Engelwurz kann zur Säurebalance eingesetzt werden, z. B. bei Rhabarberkompott, wodurch kaum zusätzlicher Zucker nötig ist.
Ein übermäßiger Verzehr kann zu erhöhter Lichtempfindlichkeit führen.
Achtung: In freier Natur besteht eine hohe Verwechslungsgefahr mit dem hochgiftigen Wasserschierling.
Der Waldengelwurz ist verwandt, jedoch deutlich weniger aromatisch, erkennbar an seinem rötlichen Stängel.
Lagerung und Haltbarkeit
Frische Engelwurz kann feucht eingeschlagen mehrere Tage im Kühlschrank gelagert werden.
Eine Trocknung der Blätter und Stängel ist nicht empfehlenswert.
Die Wurzeln können hingegen getrocknet werden.
Verwendung
Verwendet werden die Blätter, Stängel, Blüten und Wurzeln.
Blätter und Stängel eignen sich für, Salate, Suppen, Soßen, Aufstriche, als Gemüsezutat
Die Wurzeln werden vor allem zur Herstellung von Extrakten und Kräuterlikören verwendet.
In Frankreich und Österreich werden Stängel und Blätter traditionell kandiert und in der Patisserie eingesetzt.
Partner und Aromapairing
Gute Gewürzpartner:
Kardamom, Zitronenzesten, weißer Pfeffer, schwarzer Pfeffer, Wacholder, Koriander, Piment, Zimt, Vanille
Geeignete Zutatenpartner:
Äpfel, Rhabarber, Beeren, Salate, Fisch, Meeresfrüchte, Wild, Rind, Milchprodukte (Joghurt, Quark, Sauerrahm, Käse), Wurzelgemüse
Tipps für Maximum Flavor
Die Aromastoffe der Engelwurz sind fett- und alkohollöslich.

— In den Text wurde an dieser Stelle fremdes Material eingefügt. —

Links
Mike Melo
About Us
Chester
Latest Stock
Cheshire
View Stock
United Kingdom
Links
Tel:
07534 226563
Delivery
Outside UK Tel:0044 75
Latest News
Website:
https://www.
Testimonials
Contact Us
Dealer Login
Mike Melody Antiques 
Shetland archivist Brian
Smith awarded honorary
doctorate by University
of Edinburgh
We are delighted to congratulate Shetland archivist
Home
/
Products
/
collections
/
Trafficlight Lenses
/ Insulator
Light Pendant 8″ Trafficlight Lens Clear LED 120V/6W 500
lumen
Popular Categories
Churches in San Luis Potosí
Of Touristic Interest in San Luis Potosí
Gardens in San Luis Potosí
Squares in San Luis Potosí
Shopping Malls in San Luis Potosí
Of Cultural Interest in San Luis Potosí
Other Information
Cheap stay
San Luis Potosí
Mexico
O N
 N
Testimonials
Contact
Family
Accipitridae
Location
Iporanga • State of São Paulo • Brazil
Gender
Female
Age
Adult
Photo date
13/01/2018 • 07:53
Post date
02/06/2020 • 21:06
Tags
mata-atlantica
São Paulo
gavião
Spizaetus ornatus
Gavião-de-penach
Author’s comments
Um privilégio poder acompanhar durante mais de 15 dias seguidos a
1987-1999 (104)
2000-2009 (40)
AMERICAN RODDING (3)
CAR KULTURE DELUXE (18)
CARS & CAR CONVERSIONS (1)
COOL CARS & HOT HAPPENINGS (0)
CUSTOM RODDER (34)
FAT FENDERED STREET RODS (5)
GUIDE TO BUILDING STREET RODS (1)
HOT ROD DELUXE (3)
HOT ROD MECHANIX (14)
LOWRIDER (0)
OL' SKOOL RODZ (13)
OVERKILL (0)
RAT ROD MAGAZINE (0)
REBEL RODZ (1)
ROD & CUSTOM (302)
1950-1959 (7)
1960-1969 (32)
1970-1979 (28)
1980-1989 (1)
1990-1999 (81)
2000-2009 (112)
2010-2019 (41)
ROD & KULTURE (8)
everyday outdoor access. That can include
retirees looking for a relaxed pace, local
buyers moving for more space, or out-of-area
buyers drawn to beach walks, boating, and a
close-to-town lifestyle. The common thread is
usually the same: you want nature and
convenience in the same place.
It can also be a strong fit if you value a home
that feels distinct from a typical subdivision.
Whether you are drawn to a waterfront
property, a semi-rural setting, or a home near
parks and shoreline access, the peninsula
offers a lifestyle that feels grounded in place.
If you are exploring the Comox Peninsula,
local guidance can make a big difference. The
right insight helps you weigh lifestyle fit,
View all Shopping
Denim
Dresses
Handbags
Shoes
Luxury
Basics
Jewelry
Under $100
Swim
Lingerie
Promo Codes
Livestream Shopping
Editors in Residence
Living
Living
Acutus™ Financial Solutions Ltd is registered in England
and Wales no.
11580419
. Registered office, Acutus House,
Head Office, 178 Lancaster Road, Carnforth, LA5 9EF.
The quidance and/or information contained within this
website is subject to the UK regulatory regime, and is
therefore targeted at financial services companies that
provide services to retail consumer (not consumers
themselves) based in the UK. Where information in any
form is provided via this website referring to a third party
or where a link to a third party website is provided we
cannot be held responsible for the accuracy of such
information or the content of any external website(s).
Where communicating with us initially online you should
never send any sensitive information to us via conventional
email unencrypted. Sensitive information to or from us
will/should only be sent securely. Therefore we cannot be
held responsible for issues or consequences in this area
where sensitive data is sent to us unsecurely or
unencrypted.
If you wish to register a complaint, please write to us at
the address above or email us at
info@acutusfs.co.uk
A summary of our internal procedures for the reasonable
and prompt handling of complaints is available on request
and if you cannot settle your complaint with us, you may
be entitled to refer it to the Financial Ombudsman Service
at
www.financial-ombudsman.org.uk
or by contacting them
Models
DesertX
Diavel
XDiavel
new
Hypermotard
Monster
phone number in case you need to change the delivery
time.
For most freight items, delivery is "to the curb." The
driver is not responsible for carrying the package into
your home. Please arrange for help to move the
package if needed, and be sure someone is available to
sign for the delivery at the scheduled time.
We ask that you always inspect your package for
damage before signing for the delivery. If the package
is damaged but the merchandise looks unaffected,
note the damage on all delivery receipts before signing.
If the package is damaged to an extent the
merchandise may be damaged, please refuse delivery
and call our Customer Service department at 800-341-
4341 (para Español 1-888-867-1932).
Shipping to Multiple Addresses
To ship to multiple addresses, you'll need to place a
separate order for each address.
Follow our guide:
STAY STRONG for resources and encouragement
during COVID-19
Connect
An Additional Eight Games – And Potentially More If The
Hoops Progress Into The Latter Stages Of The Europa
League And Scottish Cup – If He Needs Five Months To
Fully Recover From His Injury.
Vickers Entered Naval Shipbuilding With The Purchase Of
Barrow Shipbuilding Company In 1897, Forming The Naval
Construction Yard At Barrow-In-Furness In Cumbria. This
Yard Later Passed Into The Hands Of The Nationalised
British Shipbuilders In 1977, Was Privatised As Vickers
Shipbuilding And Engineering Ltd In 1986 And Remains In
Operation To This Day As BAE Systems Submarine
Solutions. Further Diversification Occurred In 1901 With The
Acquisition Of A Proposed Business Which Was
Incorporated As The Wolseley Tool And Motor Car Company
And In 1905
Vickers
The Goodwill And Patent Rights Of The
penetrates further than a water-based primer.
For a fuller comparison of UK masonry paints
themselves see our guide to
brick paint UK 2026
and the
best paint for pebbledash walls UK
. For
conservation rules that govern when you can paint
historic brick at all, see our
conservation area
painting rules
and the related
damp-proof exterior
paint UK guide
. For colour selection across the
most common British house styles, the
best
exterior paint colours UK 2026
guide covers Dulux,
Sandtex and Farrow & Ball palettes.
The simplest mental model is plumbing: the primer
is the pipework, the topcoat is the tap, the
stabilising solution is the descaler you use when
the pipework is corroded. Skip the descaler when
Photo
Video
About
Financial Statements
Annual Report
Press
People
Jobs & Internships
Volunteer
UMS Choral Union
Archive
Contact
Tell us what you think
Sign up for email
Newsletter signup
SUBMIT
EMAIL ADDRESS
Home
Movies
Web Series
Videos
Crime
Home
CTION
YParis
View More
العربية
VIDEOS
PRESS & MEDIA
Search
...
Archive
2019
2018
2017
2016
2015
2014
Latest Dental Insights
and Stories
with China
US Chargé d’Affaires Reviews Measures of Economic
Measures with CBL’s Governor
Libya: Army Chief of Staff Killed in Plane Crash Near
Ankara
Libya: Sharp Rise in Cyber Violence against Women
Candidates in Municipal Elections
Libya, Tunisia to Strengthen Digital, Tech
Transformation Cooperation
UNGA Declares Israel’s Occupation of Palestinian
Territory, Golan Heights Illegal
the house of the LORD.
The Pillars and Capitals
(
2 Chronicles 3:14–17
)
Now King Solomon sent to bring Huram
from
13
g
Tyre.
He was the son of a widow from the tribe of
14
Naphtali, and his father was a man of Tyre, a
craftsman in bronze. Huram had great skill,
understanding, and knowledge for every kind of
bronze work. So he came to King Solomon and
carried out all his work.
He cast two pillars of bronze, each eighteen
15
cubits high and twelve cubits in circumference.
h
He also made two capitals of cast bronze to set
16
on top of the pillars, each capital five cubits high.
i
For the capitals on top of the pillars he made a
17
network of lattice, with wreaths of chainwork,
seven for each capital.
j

Für maximalen Geschmack junge, frische Blätter sparsam einsetzen. Ideal um Saure-Fruchtige Salate zu balancieren.
Blätter und Stängel können kurz in Butter geschwenkt werden um die Aromen voll zu entfalten, sollten jedoch nicht stark erhitzt werden, da sonst Aromen verfliegen.
Sehr gut geeignet sind Alkohol- oder Sirupextrakte zur gezielten Aromatisierung kräftiger Gerichte und Soßen.